Мало того, вскрылся целый клубок махинаций. Секретарь президиума ВЦИК Авель Енукидзе, заведовавший хозяйством Кремля, оказался замешан во множестве злоупотреблений, коррупции, его уличили и в “моральном разложении” — сексуальных извращениях. Сталину этот бывший друг и группа связанных с ним “старых большевиков” стали омерзительны. Он писал Кагановичу: “Енукидзе — чуждый нам человек. Странно, что Серго и Орахелашвили продолжают вести в ним дружбу” [208]. Также выяснилось, что охрана и обслуживающий персонал Кремля свободно обсуждали личную жизнь руководства, распускали по Москве сплетни. Некоторые признавались, что слышали в Кремле “антисоветские разговоры” и даже такие, которые попадали под обвинение в “террористических намерениях”. Многих, как Енукидзе, поснимали с постов, охрану перетрясли. Двоих расстреляли, три десятка посадили, Каменеву увеличили срок с 5 до 10 лет (по “кремлевскому делу” проходил его брат).
А проверки, начатые в парторганизациях для выявления замаскировавшихся групп троцкистов и зиновьевцев, обнаружили новые “феодальные княжества”, которые образовались в областях, районах, различных ведомствах. Партийные боссы и чиновники вели себя, как местные “царьки”, хищничали.

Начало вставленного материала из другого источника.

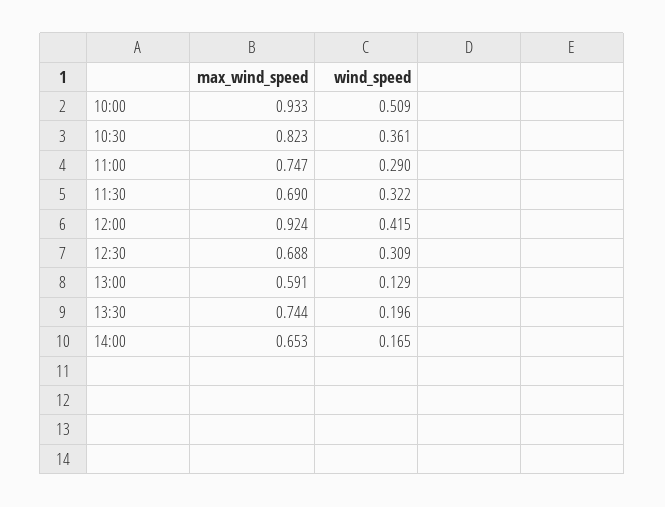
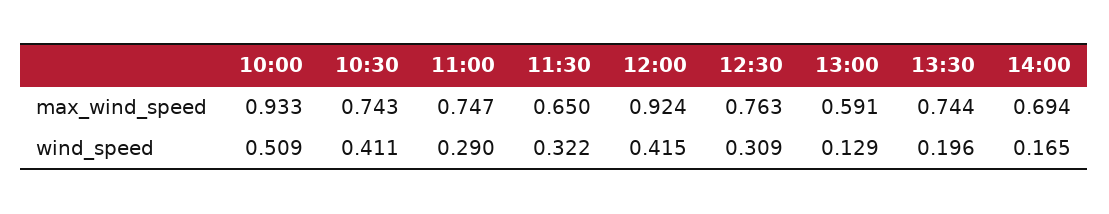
  {
    "max_wind_speed": {
      "10:00": 0.933,
-     "10:30": 0.823,
+     "10:30": 0.743,
      "11:00": 0.747,
-     "11:30": 0.69,
+     "11:30": 0.65,
      "12:00": 0.924,
-     "12:30": 0.688,
+     "12:30": 0.763,
      "13:00": 0.591,
      "13:30": 0.744,
-     "14:00": 0.653
+     "14:00": 0.694
    },
    "wind_speed": {
      "10:00": 0.509,
-     "10:30": 0.361,
+     "10:30": 0.411,
      "11:00": 0.29,
      "11:30": 0.322,
      "12:00": 0.415,
      "12:30": 0.309,
      "13:00": 0.129,
      "13:30": 0.196,
      "14:00": 0.165
    }
  }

И Сталин провел очередные кадровые перестановки, выдвигая “верных” (или тех, кого считал “верными” себе). В Политбюро ввел Микояна, во главе ленинградской парторганизации поставил Жданова, московской — Хрущева. 4 мая 1935 г. генеральный секретарь обратился напрямую к народу, осудив “неслыханно бесчеловечное отношение обюрократившихся кадров” к простым труженикам, “этому самому драгоценному капиталу”. Призвал рабкоров (рабочих корреспондентов) широко освещать такие случаи в печати.
Но толку было мало. Разве рабкоры не зависели от местного начальства? А проверку коммунистов, начатую в рамках кампании обмена партбилетов, областные руководитель фактически саботировали. Покрывали своих знакомых, подчиненных. Несмотря на троекратные указания ЦК, контроль со стороны Главного управления кадров во главе с Ежовым, проверка началась с запоздением на полгода, охватила лишь 81 % коммунистов и, как констатировал ЦК, установка на изгнание троцкистов и зиновьевцев осталась не выполненной.

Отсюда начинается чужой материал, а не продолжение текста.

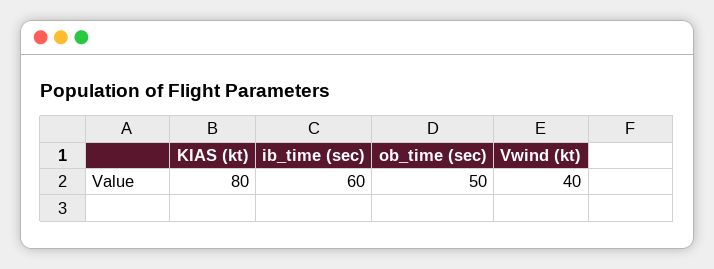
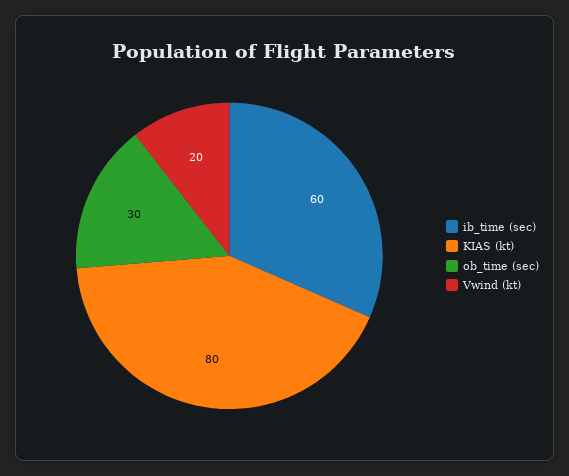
  {
    "KIAS (kt)": 80,
    "ib_time (sec)": 60,
-   "ob_time (sec)": 50,
+   "ob_time (sec)": 30,
-   "Vwind (kt)": 40
+   "Vwind (kt)": 20
  }

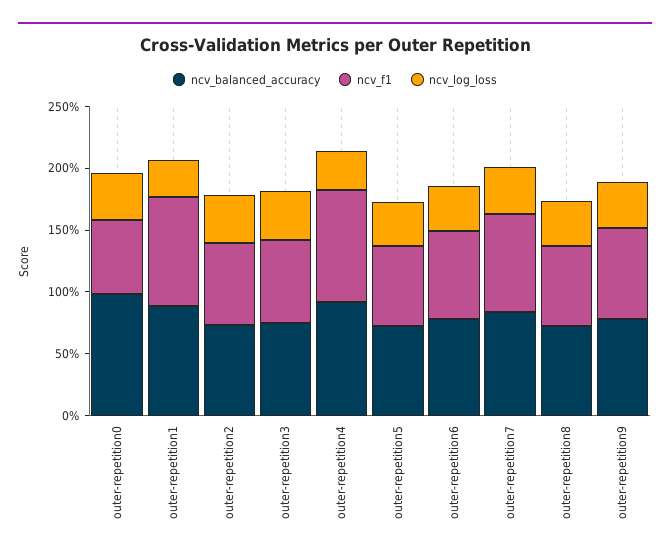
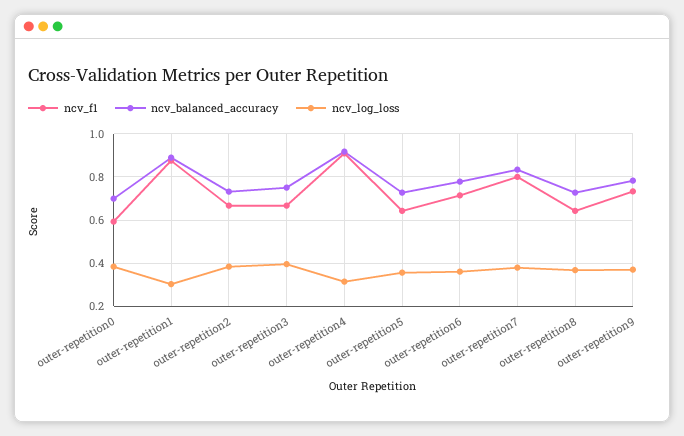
  {
    "ncv_balanced_accuracy": {
-     "outer-repetition0": 1,
+     "outer-repetition0": 0.7,
      "outer-repetition1": 0.9,
      "outer-repetition2": 0.75,
      "outer-repetition3": 0.75,
      "outer-repetition4": 0.9,
      "outer-repetition5": 0.75,
      "outer-repetition6": 0.8,
      "outer-repetition7": 0.85,
      "outer-repetition8": 0.75,
      "outer-repetition9": 0.8
    },
    "ncv_f1": {
      "outer-repetition0": 0.6,
      "outer-repetition1": 0.9,
      "outer-repetition2": 0.65,
      "outer-repetition3": 0.65,
      "outer-repetition4": 0.9,
      "outer-repetition5": 0.65,
      "outer-repetition6": 0.7,
      "outer-repetition7": 0.8,
      "outer-repetition8": 0.65,
      "outer-repetition9": 0.75
    },
    "ncv_log_loss": {
      "outer-repetition0": 0.4,
      "outer-repetition1": 0.3,
      "outer-repetition2": 0.4,
      "outer-repetition3": 0.4,
      "outer-repetition4": 0.3,
      "outer-repetition5": 0.35,
      "outer-repetition6": 0.35,
      "outer-repetition7": 0.4,
      "outer-repetition8": 0.35,
      "outer-repetition9": 0.35
    }
  }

Однако на дальнейшее развитие событий наложился еще один важный фактор. После убийства Кирова представители сталинского аппарата впервые основательно влезли в работу самого мощного “удельного княжества”, настоящего “государства в государстве” — НКВД. Его руководство уже не могло скрывать и заглаживать всю получаемую информацию. А структуры троцкистов и зиновьевцев все же зацепляли, их дела раскручивались, выявлялись все новые связи. В то же время от внешней разведки поступала информация о контактах Троцкого со своими сторонниками в СССР, о его связях с иностранными спецслужбами.
Попутно всплывали и открытия случайные, но многозначительные. Скажем, когда шли ревизии по “кремлевскому делу”, в кладовой был обнаружен забытый сейф Якова Свердлова. Вскрыть его смогли далеко не сразу, только при помощи квалифицированного вора-“медвежатника”. А в сейфе нашли золотые монеты на 108,5 тыс. руб., 705 золотых изделий с драгоценными камнями, бумажные деньги на 750 тыс. руб., бланки чистых и заполненных паспортов, в том числе иностранных.…
И в сознании Сталина разрозненные кусочки “мозаики” начали складываться в единую картину. Темные дела Троцкого, Свердлова и их ставленников. “Загадки” в их деятельности. Существование в СССР широкого оппозиционного подполья, связанного с зарубежными центрами, а через них — с иностранцами. И странная повторяемость катастроф, в которые выливались буквально все крупные советские начинания. Получалась картина заговора. И вовсе не внутрипартийного, антисталинского, а международного. Направленного против Советского государства.